[PROVIDED INFORMATION]

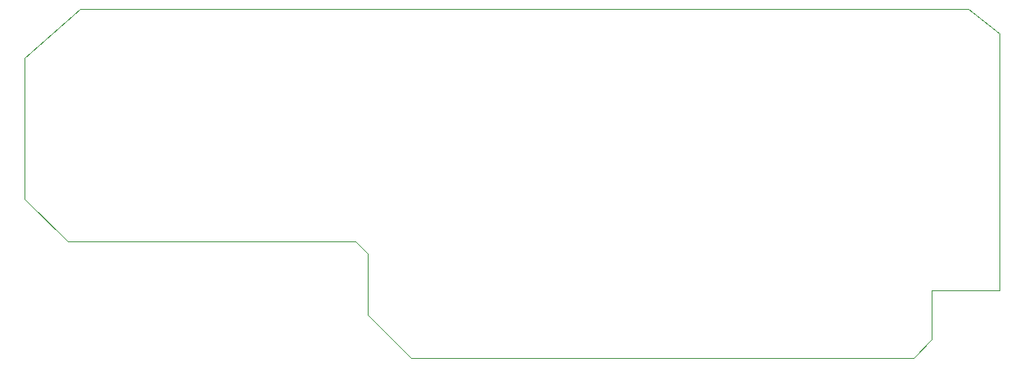
<source format=gbr>
G04 #@! TF.FileFunction,Profile,NP*
%FSLAX46Y46*%
G04 Gerber Fmt 4.6, Leading zero omitted, Abs format (unit mm)*
G04 Created by KiCad (PCBNEW 4.0.2-stable) date Friday, 05 August 2016 'pmt' 17:35:23*
%MOMM*%
G01*
G04 APERTURE LIST*
%ADD10C,0.100000*%
G04 APERTURE END LIST*
D10*
X224790000Y-96520000D02*
X231775000Y-96520000D01*
X224790000Y-101600000D02*
X224790000Y-96520000D01*
X222885000Y-103505000D02*
X224790000Y-101600000D01*
X222250000Y-103505000D02*
X222885000Y-103505000D01*
X201295000Y-103505000D02*
X222250000Y-103505000D01*
X187960000Y-103505000D02*
X201295000Y-103505000D01*
X170815000Y-103505000D02*
X187960000Y-103505000D01*
X166370000Y-99060000D02*
X170815000Y-103505000D01*
X165100000Y-91440000D02*
X157480000Y-91440000D01*
X166370000Y-92710000D02*
X166370000Y-99060000D01*
X165100000Y-91440000D02*
X166370000Y-92710000D01*
X135255000Y-91440000D02*
X157480000Y-91440000D01*
X130810000Y-86995000D02*
X130810000Y-72390000D01*
X135255000Y-91440000D02*
X130810000Y-86995000D01*
X231775000Y-69850000D02*
X231775000Y-96520000D01*
X228600000Y-67310000D02*
X231775000Y-69850000D01*
X136525000Y-67310000D02*
X228600000Y-67310000D01*
X130810000Y-72390000D02*
X136525000Y-67310000D01*
M02*

</source>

[/PROVIDED INFORMATION]

> **WHAT THE TASK ASKS**
Here the job is to set down exactly the lines of the material above that fall between the one with "X222885000Y-103505000D02*" and the one with "X187960000Y-103505000D01*", inclusive, and nothing beyond them.

> **OUTPUT FOR THIS EXERCISE**
X222885000Y-103505000D02*
X224790000Y-101600000D01*
X222250000Y-103505000D02*
X222885000Y-103505000D01*
X201295000Y-103505000D02*
X222250000Y-103505000D01*
X187960000Y-103505000D02*
X201295000Y-103505000D01*
X170815000Y-103505000D02*
X187960000Y-103505000D01*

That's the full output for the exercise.